I routinely rail against cognitive pollution arising from poorly structured experiments. This problem is especially prevalent in social sciences, psychology, culture studies, gender studies and similar fields. Virtually all findings in these fields are automatically suspect owing to small sample size, poor controls, self-selection and self-reporting, non-randomization of participants, etc.
Usually you can catch these cognitive pollution generators simply by looking at the methodology description. A team out of Europe has now come up with a simple objective measure to test the likelihood of study error.
The GRIM test, short for granularity-related inconsistency of means, is a simple way of checking whether the results of small studies of the sort beloved of psychologists (those with fewer than 100 participants) could be correct, even in principle. It has just been posted in PeerJ Preprints by Nicholas Brown of the University Medical Centre Groningen, in the Netherlands, and James Heathers of Poznan University of Medical Sciences, in Poland.Very clever. How does it work in real life?

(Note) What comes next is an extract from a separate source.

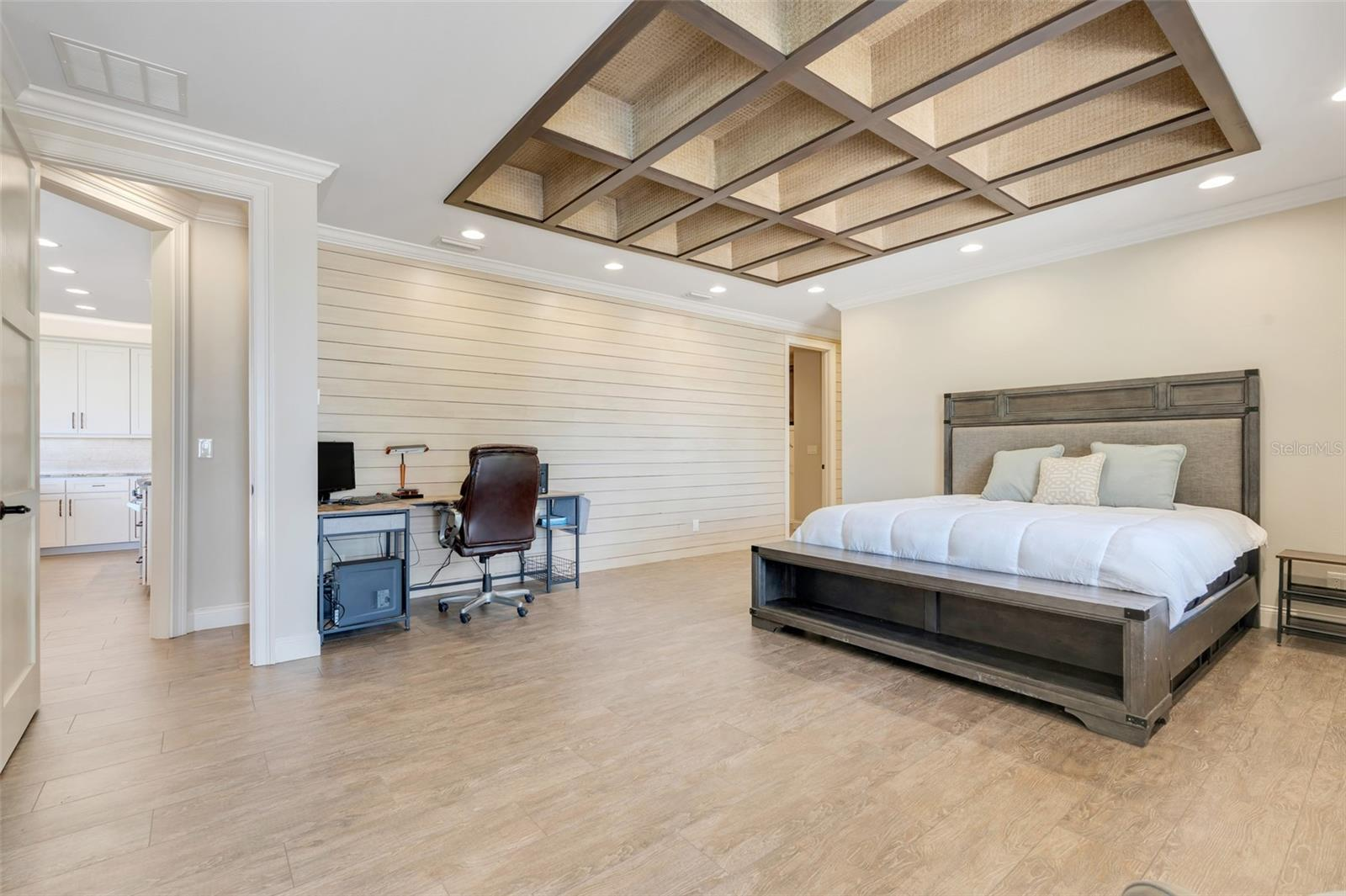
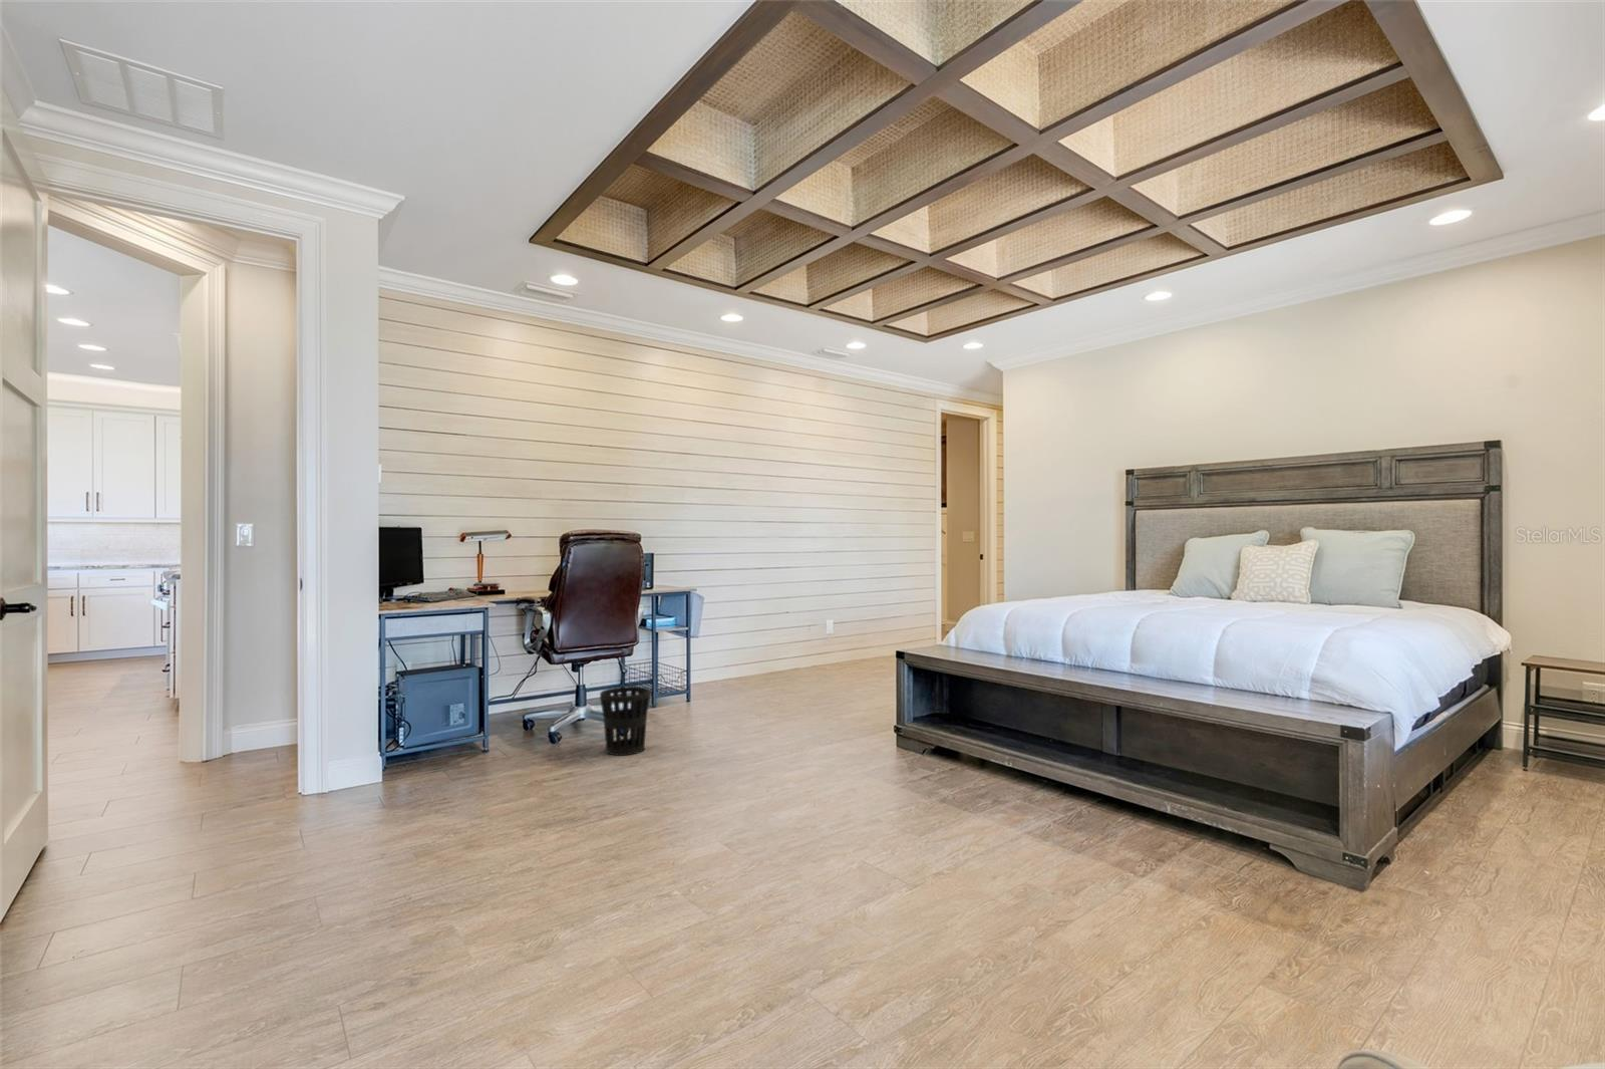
+ wastebasket [599,686,651,756]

To understand the GRIM test, consider an experiment in which participants were asked to assess something (someone else’s friendliness, say) on an integer scale of one to seven. The resulting paper says there were 49 participants and the mean of their assessments was 5.93. It might appear that multiplying these numbers should give an integer product—ie, a whole number—since the mean is the result of dividing one integer by another. If the product is not an integer (as in this case, where the answer is 290.57), something looks wrong.
There is a wrinkle, though. Usually, the published value of the mean is rounded to two decimal places, for convenience. That rounding clearly affects whether the product of it and the sample size will be an integer. The GRIM test gets around this by rounding the product itself to the nearest integer (ie, 291), which is what the result would have to have been if the original numbers were accurate and the mean had not been rounded. That rounded product is then redivided by the sample size and the result of the calculation rounded to two decimal places. If this figure is not exactly the same as the original mean (and it is not, for it is 5.94) then either the original mean or the sample size is incorrect.
When Mr Brown and Dr Heathers test-drove their method on 71 suitable papers published in three leading psychology journals over the past five years, what they found justified the pessimistic sounding label they gave it. Just over half the papers they looked at failed the test. Of those, 16 contained more than one error. The two researchers got in touch with the authors of these, and also of five others where the lone errors looked particularly egregious, and asked them for their data—the availability of which was a precondition of publication in two of the journals. Only nine groups complied, but in these nine cases examination of the data showed that there were, indeed, errors.Pretty much as expected given the reputational diminution of the social sciences over the past decade.
The mistakes picked up looked accidental. Most were typos or the inclusion of the wrong spreadsheet cells in a calculation. Nevertheless, in three cases they were serious enough to change the main conclusion of the paper concerned.
That, plus the failure of 12 groups to make their data available at all, is alarming.